Your copy of the data below must be exact and must leave out all pictures.

Source information section start

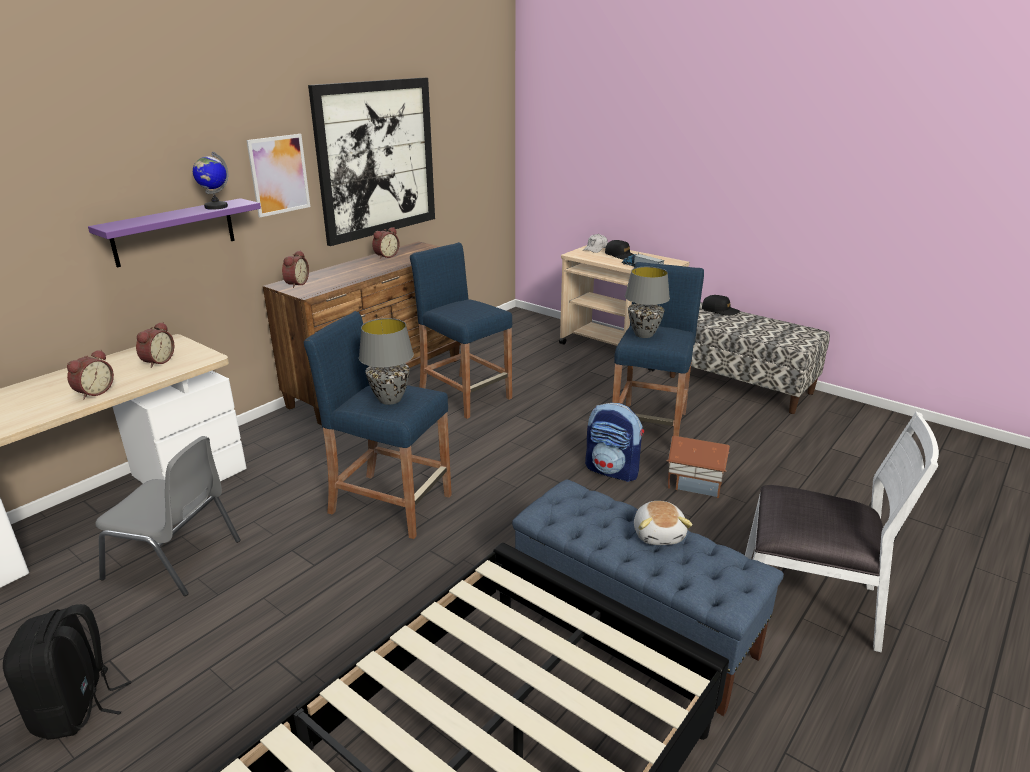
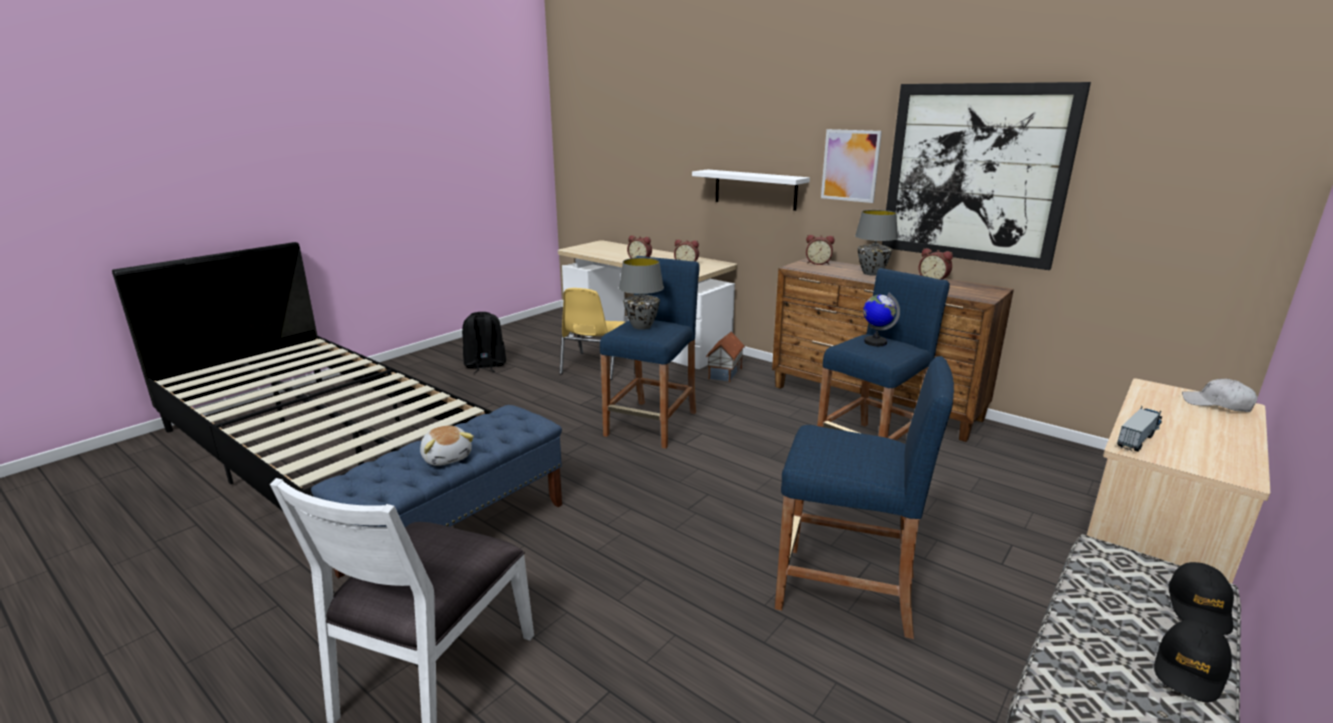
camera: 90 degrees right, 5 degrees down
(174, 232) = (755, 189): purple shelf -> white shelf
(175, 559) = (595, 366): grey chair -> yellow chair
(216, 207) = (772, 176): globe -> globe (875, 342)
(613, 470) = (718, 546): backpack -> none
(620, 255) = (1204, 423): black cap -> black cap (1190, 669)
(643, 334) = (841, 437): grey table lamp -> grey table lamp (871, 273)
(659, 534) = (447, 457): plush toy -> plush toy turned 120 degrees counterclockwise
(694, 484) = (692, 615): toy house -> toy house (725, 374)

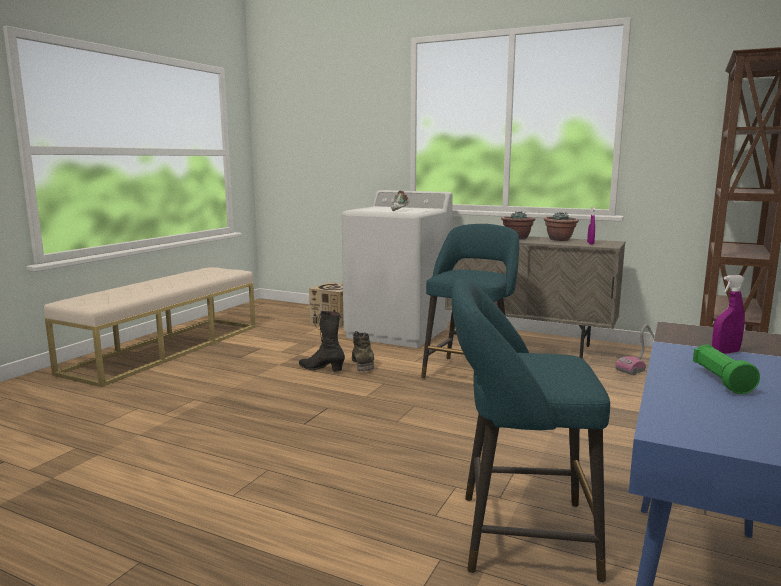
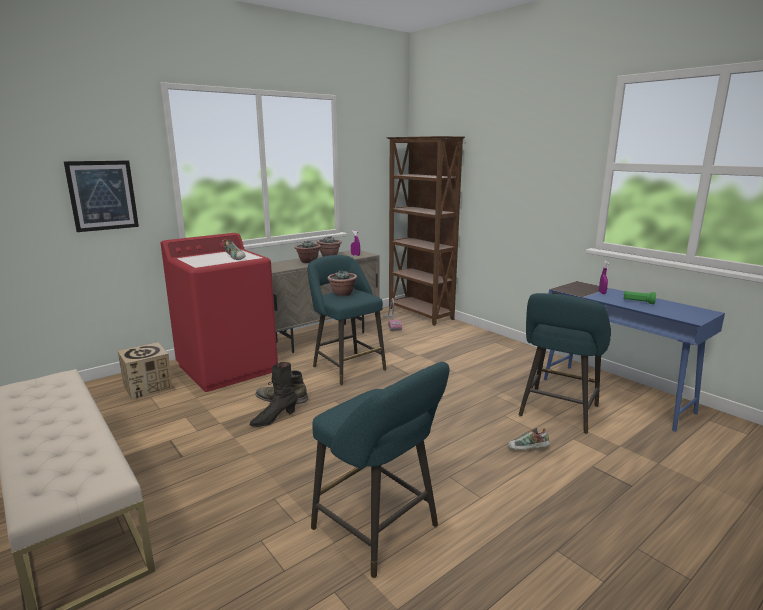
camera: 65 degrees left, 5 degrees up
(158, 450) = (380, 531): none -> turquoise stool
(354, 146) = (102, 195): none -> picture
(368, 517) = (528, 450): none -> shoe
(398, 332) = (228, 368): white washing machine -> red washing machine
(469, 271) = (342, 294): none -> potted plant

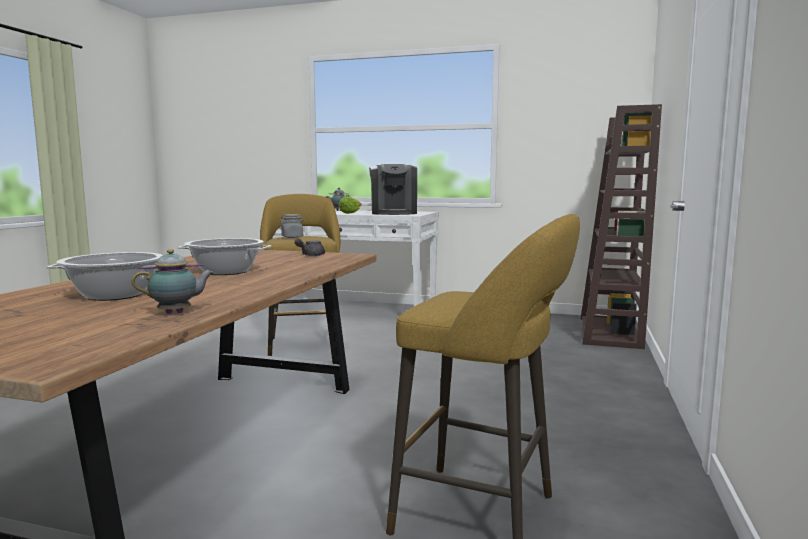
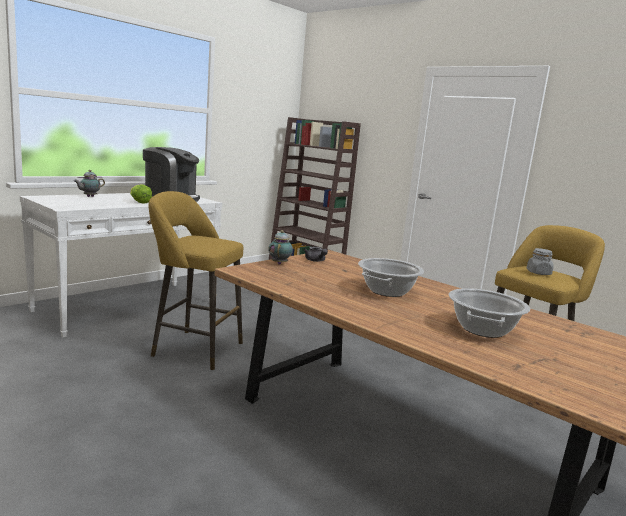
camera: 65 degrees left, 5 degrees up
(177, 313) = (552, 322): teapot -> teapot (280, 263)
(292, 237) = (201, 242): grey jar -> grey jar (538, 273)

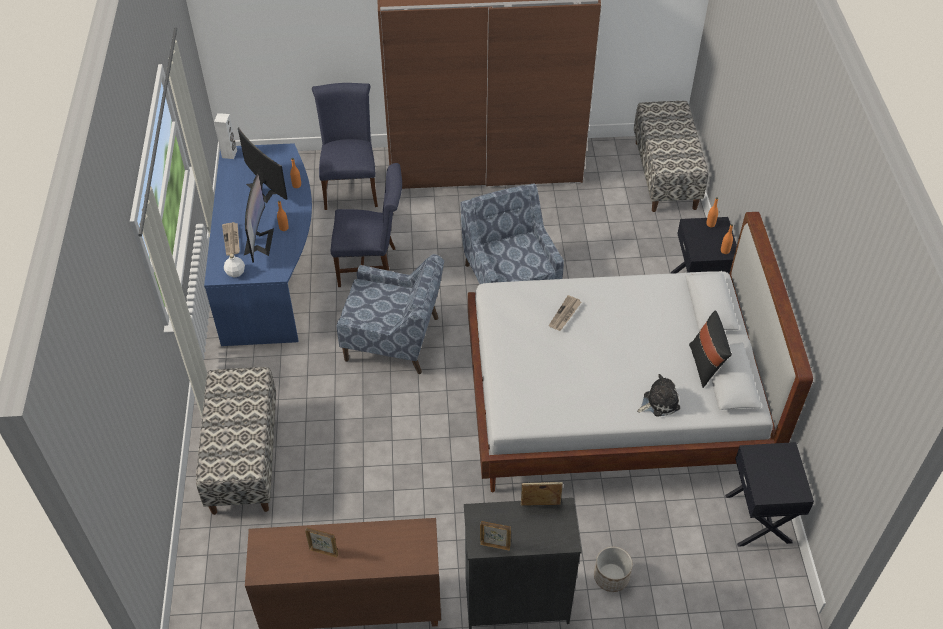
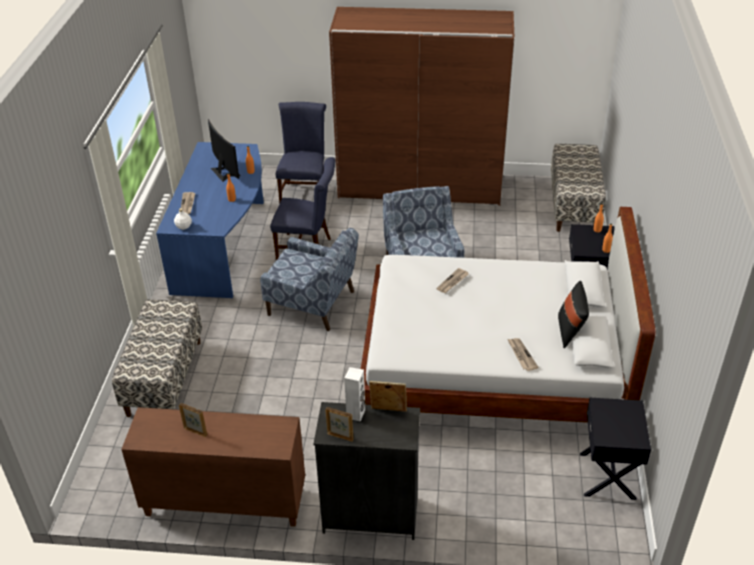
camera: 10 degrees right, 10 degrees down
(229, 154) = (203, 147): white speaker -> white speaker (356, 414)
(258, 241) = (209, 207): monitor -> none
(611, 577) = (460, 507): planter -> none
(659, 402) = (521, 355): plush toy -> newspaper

Source information section end

== Exercise response ==
camera: 90 degrees right, 5 degrees down
(174, 232) = (755, 189): purple shelf -> white shelf
(175, 559) = (595, 366): grey chair -> yellow chair
(216, 207) = (772, 176): globe -> globe (875, 342)
(613, 470) = (718, 546): backpack -> none
(620, 255) = (1204, 423): black cap -> black cap (1190, 669)
(643, 334) = (841, 437): grey table lamp -> grey table lamp (871, 273)
(659, 534) = (447, 457): plush toy -> plush toy turned 120 degrees counterclockwise
(694, 484) = (692, 615): toy house -> toy house (725, 374)

camera: 65 degrees left, 5 degrees up
(158, 450) = (380, 531): none -> turquoise stool
(354, 146) = (102, 195): none -> picture
(368, 517) = (528, 450): none -> shoe
(398, 332) = (228, 368): white washing machine -> red washing machine
(469, 271) = (342, 294): none -> potted plant

camera: 65 degrees left, 5 degrees up
(177, 313) = (552, 322): teapot -> teapot (280, 263)
(292, 237) = (201, 242): grey jar -> grey jar (538, 273)

camera: 10 degrees right, 10 degrees down
(229, 154) = (203, 147): white speaker -> white speaker (356, 414)
(258, 241) = (209, 207): monitor -> none
(611, 577) = (460, 507): planter -> none
(659, 402) = (521, 355): plush toy -> newspaper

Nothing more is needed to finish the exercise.